Every entry below should be written out exactly, and no image should appear.

#### LISTED RECORDS ####

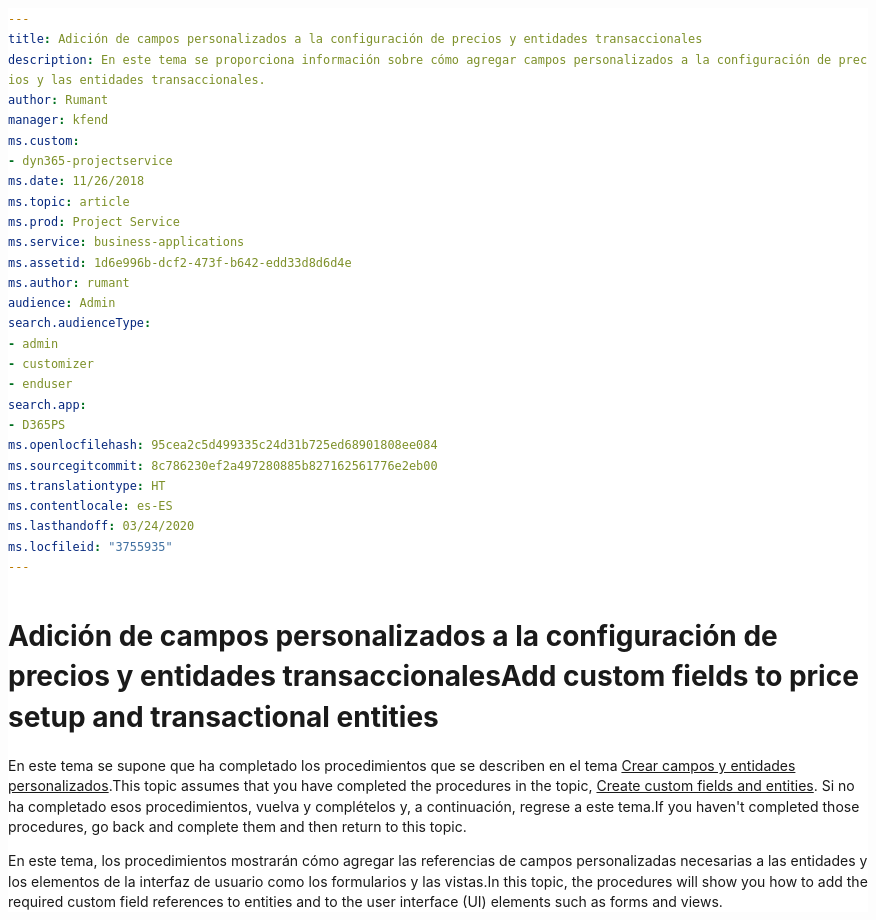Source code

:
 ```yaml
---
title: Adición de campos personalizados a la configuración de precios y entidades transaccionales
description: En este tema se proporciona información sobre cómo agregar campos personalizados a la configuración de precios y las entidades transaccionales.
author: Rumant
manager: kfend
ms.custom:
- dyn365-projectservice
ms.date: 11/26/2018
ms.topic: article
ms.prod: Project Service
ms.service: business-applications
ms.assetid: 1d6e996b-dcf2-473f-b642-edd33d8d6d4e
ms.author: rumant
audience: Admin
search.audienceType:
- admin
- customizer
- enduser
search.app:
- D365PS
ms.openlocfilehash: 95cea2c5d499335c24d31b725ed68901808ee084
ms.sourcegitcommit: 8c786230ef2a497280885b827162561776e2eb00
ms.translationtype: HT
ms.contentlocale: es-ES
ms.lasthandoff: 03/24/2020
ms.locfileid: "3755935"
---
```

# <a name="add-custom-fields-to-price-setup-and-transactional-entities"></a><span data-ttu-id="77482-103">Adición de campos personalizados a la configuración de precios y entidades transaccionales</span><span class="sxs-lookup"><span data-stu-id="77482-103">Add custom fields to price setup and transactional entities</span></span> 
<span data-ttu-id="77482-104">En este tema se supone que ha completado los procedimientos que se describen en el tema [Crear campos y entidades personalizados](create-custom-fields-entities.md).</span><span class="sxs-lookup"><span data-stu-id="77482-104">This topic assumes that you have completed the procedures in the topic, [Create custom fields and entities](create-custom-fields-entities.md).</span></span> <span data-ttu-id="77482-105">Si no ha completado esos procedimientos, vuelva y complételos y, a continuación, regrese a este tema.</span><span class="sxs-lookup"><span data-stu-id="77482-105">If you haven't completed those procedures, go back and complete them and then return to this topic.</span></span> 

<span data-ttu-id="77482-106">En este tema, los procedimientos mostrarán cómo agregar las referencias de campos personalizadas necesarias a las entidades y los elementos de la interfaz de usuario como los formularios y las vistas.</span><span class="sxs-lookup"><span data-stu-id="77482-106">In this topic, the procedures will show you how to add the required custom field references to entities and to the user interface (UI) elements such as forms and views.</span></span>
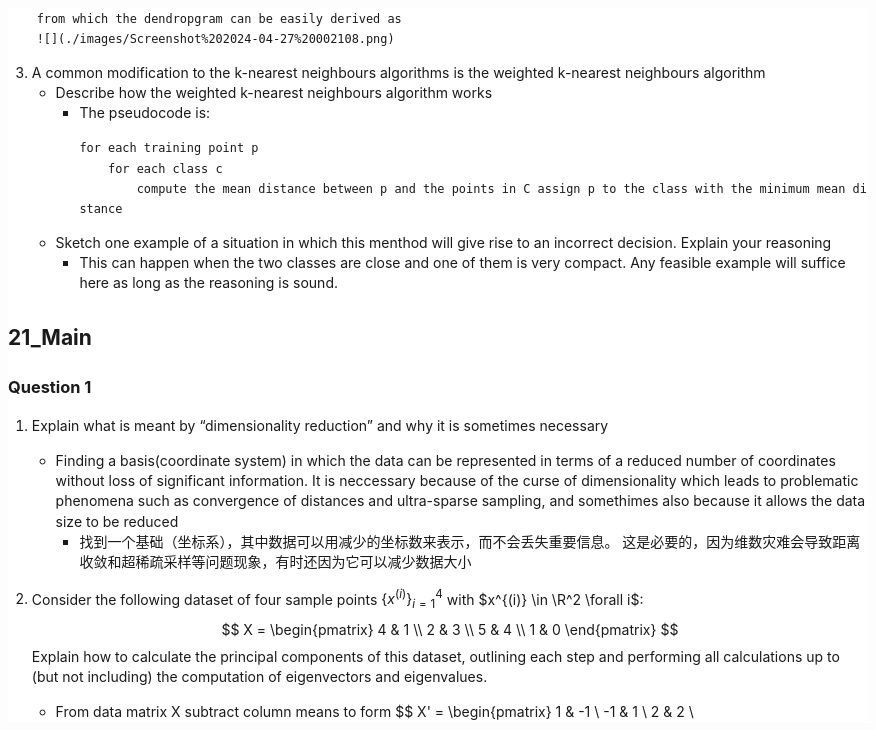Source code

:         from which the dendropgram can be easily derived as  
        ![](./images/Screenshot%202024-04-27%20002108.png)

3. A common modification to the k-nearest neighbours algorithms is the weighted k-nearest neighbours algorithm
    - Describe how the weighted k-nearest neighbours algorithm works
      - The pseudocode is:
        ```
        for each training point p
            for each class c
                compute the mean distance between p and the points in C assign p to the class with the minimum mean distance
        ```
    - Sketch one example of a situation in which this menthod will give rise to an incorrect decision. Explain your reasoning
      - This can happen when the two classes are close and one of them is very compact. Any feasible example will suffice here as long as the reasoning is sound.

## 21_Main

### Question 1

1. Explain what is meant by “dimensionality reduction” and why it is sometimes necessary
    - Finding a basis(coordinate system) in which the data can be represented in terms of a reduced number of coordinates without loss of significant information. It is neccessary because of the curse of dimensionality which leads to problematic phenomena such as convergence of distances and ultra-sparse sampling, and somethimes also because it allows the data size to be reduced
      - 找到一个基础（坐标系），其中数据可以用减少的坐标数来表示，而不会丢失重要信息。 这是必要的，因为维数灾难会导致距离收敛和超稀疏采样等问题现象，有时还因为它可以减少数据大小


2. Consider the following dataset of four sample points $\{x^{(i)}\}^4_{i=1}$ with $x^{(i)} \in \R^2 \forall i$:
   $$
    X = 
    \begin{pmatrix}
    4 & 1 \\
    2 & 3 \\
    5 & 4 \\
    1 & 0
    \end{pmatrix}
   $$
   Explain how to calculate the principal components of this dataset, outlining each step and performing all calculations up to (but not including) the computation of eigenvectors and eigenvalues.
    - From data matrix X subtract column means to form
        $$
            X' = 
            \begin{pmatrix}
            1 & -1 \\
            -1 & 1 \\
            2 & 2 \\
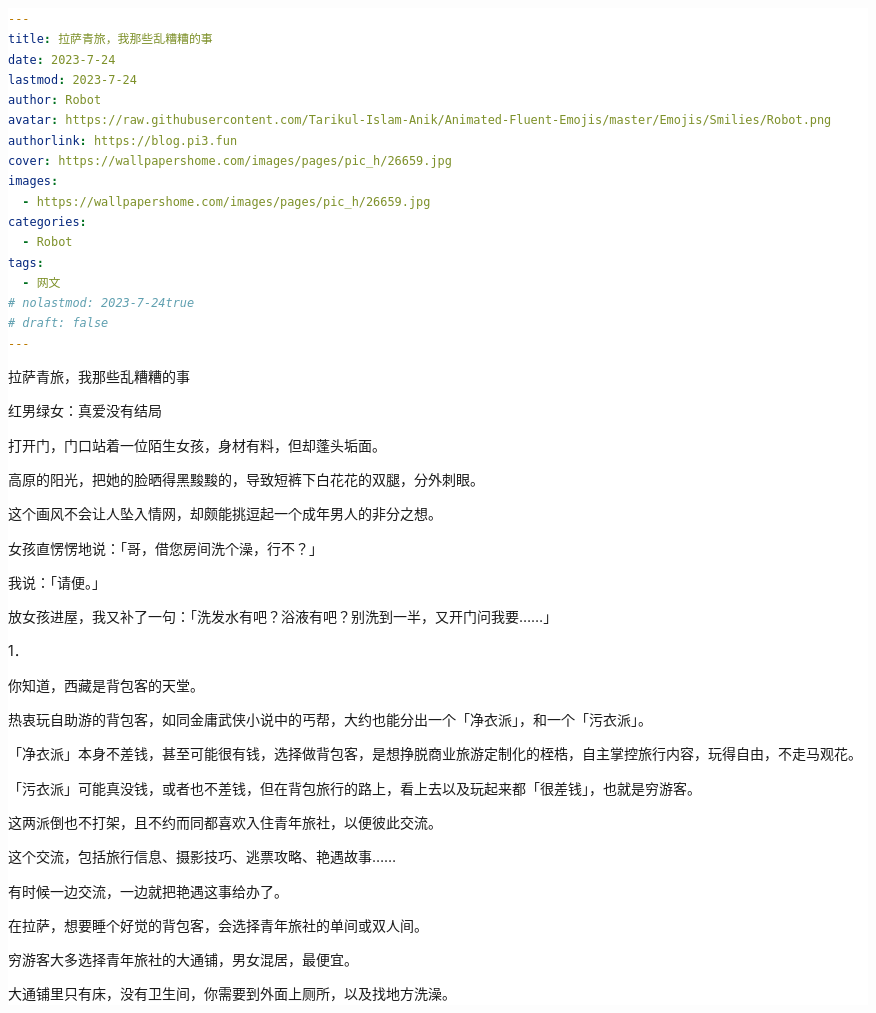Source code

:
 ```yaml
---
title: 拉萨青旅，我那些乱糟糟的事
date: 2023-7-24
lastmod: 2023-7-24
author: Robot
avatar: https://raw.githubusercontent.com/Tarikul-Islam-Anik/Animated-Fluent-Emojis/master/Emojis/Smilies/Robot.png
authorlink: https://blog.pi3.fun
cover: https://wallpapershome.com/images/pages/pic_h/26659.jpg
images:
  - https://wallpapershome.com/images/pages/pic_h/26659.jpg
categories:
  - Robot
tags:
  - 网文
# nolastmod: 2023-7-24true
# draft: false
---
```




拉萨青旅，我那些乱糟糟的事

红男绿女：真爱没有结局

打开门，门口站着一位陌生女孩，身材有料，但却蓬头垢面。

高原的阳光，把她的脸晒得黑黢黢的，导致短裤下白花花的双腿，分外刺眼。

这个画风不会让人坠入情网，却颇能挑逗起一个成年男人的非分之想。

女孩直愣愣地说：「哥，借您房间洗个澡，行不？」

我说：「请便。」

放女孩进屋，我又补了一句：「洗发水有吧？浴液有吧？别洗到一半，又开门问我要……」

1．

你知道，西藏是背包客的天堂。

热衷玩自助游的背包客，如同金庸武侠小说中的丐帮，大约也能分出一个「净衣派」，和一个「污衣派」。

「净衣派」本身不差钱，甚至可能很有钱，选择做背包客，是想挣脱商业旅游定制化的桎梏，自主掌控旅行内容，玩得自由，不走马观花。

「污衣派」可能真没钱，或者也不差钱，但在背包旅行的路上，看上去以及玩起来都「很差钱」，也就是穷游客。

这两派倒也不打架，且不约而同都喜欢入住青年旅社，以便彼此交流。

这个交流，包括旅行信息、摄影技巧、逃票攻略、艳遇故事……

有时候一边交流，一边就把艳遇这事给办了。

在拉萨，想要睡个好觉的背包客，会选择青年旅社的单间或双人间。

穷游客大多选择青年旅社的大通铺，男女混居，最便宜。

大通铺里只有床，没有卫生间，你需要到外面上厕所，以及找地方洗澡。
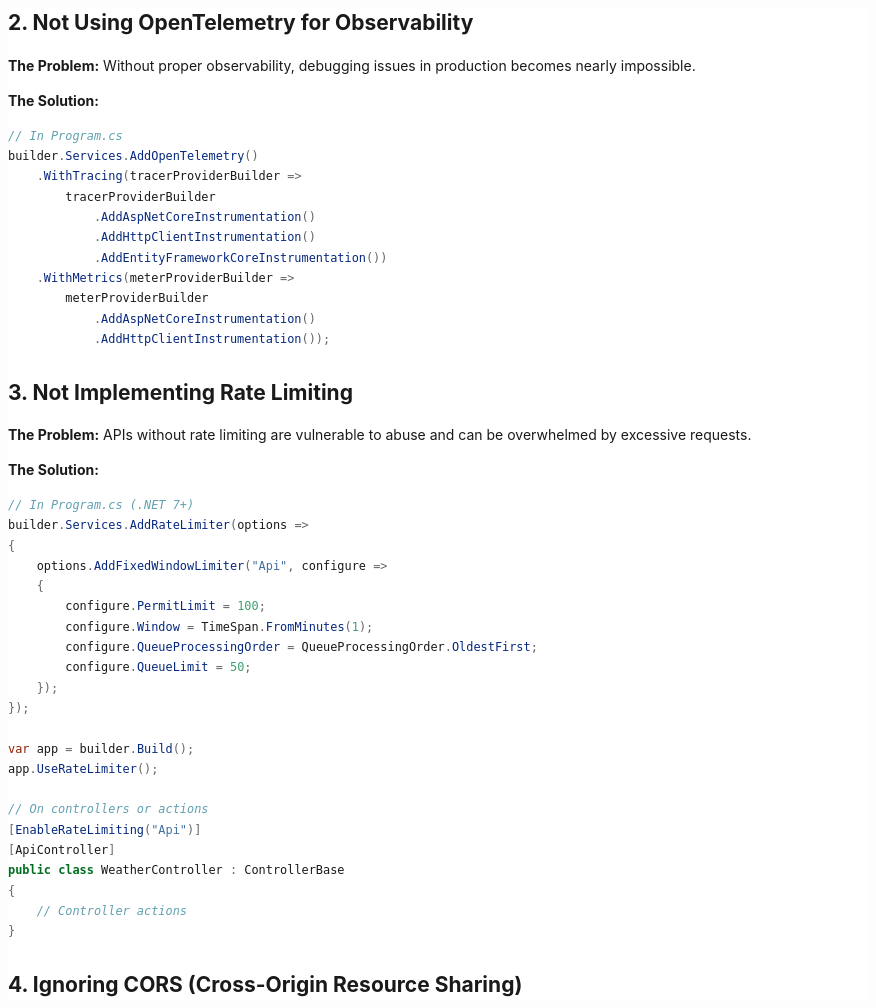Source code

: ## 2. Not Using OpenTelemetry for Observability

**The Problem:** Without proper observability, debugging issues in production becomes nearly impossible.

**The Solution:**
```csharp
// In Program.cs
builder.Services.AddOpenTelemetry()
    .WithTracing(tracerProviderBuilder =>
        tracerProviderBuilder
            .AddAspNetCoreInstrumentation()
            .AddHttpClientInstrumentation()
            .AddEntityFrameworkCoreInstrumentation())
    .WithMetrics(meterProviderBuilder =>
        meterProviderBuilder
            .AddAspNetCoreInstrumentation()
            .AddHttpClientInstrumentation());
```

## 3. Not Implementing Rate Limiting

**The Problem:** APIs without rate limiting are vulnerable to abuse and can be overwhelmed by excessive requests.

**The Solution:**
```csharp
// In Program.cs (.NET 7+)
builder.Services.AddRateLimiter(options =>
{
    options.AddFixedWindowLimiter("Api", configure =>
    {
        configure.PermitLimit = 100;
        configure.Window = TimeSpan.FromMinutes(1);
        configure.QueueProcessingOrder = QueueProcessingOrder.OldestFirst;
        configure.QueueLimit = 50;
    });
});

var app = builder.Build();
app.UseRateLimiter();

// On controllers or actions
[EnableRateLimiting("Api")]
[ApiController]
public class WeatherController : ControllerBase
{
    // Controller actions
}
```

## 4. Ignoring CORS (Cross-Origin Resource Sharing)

####

• TASK OUTPUT
Source code

:
 ```yaml
---
title: Adición de campos personalizados a la configuración de precios y entidades transaccionales
description: En este tema se proporciona información sobre cómo agregar campos personalizados a la configuración de precios y las entidades transaccionales.
author: Rumant
manager: kfend
ms.custom:
- dyn365-projectservice
ms.date: 11/26/2018
ms.topic: article
ms.prod: Project Service
ms.service: business-applications
ms.assetid: 1d6e996b-dcf2-473f-b642-edd33d8d6d4e
ms.author: rumant
audience: Admin
search.audienceType:
- admin
- customizer
- enduser
search.app:
- D365PS
ms.openlocfilehash: 95cea2c5d499335c24d31b725ed68901808ee084
ms.sourcegitcommit: 8c786230ef2a497280885b827162561776e2eb00
ms.translationtype: HT
ms.contentlocale: es-ES
ms.lasthandoff: 03/24/2020
ms.locfileid: "3755935"
---
```

# <a name="add-custom-fields-to-price-setup-and-transactional-entities"></a><span data-ttu-id="77482-103">Adición de campos personalizados a la configuración de precios y entidades transaccionales</span><span class="sxs-lookup"><span data-stu-id="77482-103">Add custom fields to price setup and transactional entities</span></span> 
<span data-ttu-id="77482-104">En este tema se supone que ha completado los procedimientos que se describen en el tema [Crear campos y entidades personalizados](create-custom-fields-entities.md).</span><span class="sxs-lookup"><span data-stu-id="77482-104">This topic assumes that you have completed the procedures in the topic, [Create custom fields and entities](create-custom-fields-entities.md).</span></span> <span data-ttu-id="77482-105">Si no ha completado esos procedimientos, vuelva y complételos y, a continuación, regrese a este tema.</span><span class="sxs-lookup"><span data-stu-id="77482-105">If you haven't completed those procedures, go back and complete them and then return to this topic.</span></span> 

<span data-ttu-id="77482-106">En este tema, los procedimientos mostrarán cómo agregar las referencias de campos personalizadas necesarias a las entidades y los elementos de la interfaz de usuario como los formularios y las vistas.</span><span class="sxs-lookup"><span data-stu-id="77482-106">In this topic, the procedures will show you how to add the required custom field references to entities and to the user interface (UI) elements such as forms and views.</span></span>
Source code

:         from which the dendropgram can be easily derived as  
        ![](./images/Screenshot%202024-04-27%20002108.png)

3. A common modification to the k-nearest neighbours algorithms is the weighted k-nearest neighbours algorithm
    - Describe how the weighted k-nearest neighbours algorithm works
      - The pseudocode is:
        ```
        for each training point p
            for each class c
                compute the mean distance between p and the points in C assign p to the class with the minimum mean distance
        ```
    - Sketch one example of a situation in which this menthod will give rise to an incorrect decision. Explain your reasoning
      - This can happen when the two classes are close and one of them is very compact. Any feasible example will suffice here as long as the reasoning is sound.

## 21_Main

### Question 1

1. Explain what is meant by “dimensionality reduction” and why it is sometimes necessary
    - Finding a basis(coordinate system) in which the data can be represented in terms of a reduced number of coordinates without loss of significant information. It is neccessary because of the curse of dimensionality which leads to problematic phenomena such as convergence of distances and ultra-sparse sampling, and somethimes also because it allows the data size to be reduced
      - 找到一个基础（坐标系），其中数据可以用减少的坐标数来表示，而不会丢失重要信息。 这是必要的，因为维数灾难会导致距离收敛和超稀疏采样等问题现象，有时还因为它可以减少数据大小


2. Consider the following dataset of four sample points $\{x^{(i)}\}^4_{i=1}$ with $x^{(i)} \in \R^2 \forall i$:
   $$
    X = 
    \begin{pmatrix}
    4 & 1 \\
    2 & 3 \\
    5 & 4 \\
    1 & 0
    \end{pmatrix}
   $$
   Explain how to calculate the principal components of this dataset, outlining each step and performing all calculations up to (but not including) the computation of eigenvectors and eigenvalues.
    - From data matrix X subtract column means to form
        $$
            X' = 
            \begin{pmatrix}
            1 & -1 \\
            -1 & 1 \\
            2 & 2 \\
Source code

:
 ```yaml
---
title: 拉萨青旅，我那些乱糟糟的事
date: 2023-7-24
lastmod: 2023-7-24
author: Robot
avatar: https://raw.githubusercontent.com/Tarikul-Islam-Anik/Animated-Fluent-Emojis/master/Emojis/Smilies/Robot.png
authorlink: https://blog.pi3.fun
cover: https://wallpapershome.com/images/pages/pic_h/26659.jpg
images:
  - https://wallpapershome.com/images/pages/pic_h/26659.jpg
categories:
  - Robot
tags:
  - 网文
# nolastmod: 2023-7-24true
# draft: false
---
```




拉萨青旅，我那些乱糟糟的事

红男绿女：真爱没有结局

打开门，门口站着一位陌生女孩，身材有料，但却蓬头垢面。

高原的阳光，把她的脸晒得黑黢黢的，导致短裤下白花花的双腿，分外刺眼。

这个画风不会让人坠入情网，却颇能挑逗起一个成年男人的非分之想。

女孩直愣愣地说：「哥，借您房间洗个澡，行不？」

我说：「请便。」

放女孩进屋，我又补了一句：「洗发水有吧？浴液有吧？别洗到一半，又开门问我要……」

1．

你知道，西藏是背包客的天堂。

热衷玩自助游的背包客，如同金庸武侠小说中的丐帮，大约也能分出一个「净衣派」，和一个「污衣派」。

「净衣派」本身不差钱，甚至可能很有钱，选择做背包客，是想挣脱商业旅游定制化的桎梏，自主掌控旅行内容，玩得自由，不走马观花。

「污衣派」可能真没钱，或者也不差钱，但在背包旅行的路上，看上去以及玩起来都「很差钱」，也就是穷游客。

这两派倒也不打架，且不约而同都喜欢入住青年旅社，以便彼此交流。

这个交流，包括旅行信息、摄影技巧、逃票攻略、艳遇故事……

有时候一边交流，一边就把艳遇这事给办了。

在拉萨，想要睡个好觉的背包客，会选择青年旅社的单间或双人间。

穷游客大多选择青年旅社的大通铺，男女混居，最便宜。

大通铺里只有床，没有卫生间，你需要到外面上厕所，以及找地方洗澡。
Source code

: ## 2. Not Using OpenTelemetry for Observability

**The Problem:** Without proper observability, debugging issues in production becomes nearly impossible.

**The Solution:**
```csharp
// In Program.cs
builder.Services.AddOpenTelemetry()
    .WithTracing(tracerProviderBuilder =>
        tracerProviderBuilder
            .AddAspNetCoreInstrumentation()
            .AddHttpClientInstrumentation()
            .AddEntityFrameworkCoreInstrumentation())
    .WithMetrics(meterProviderBuilder =>
        meterProviderBuilder
            .AddAspNetCoreInstrumentation()
            .AddHttpClientInstrumentation());
```

## 3. Not Implementing Rate Limiting

**The Problem:** APIs without rate limiting are vulnerable to abuse and can be overwhelmed by excessive requests.

**The Solution:**
```csharp
// In Program.cs (.NET 7+)
builder.Services.AddRateLimiter(options =>
{
    options.AddFixedWindowLimiter("Api", configure =>
    {
        configure.PermitLimit = 100;
        configure.Window = TimeSpan.FromMinutes(1);
        configure.QueueProcessingOrder = QueueProcessingOrder.OldestFirst;
        configure.QueueLimit = 50;
    });
});

var app = builder.Build();
app.UseRateLimiter();

// On controllers or actions
[EnableRateLimiting("Api")]
[ApiController]
public class WeatherController : ControllerBase
{
    // Controller actions
}
```

## 4. Ignoring CORS (Cross-Origin Resource Sharing)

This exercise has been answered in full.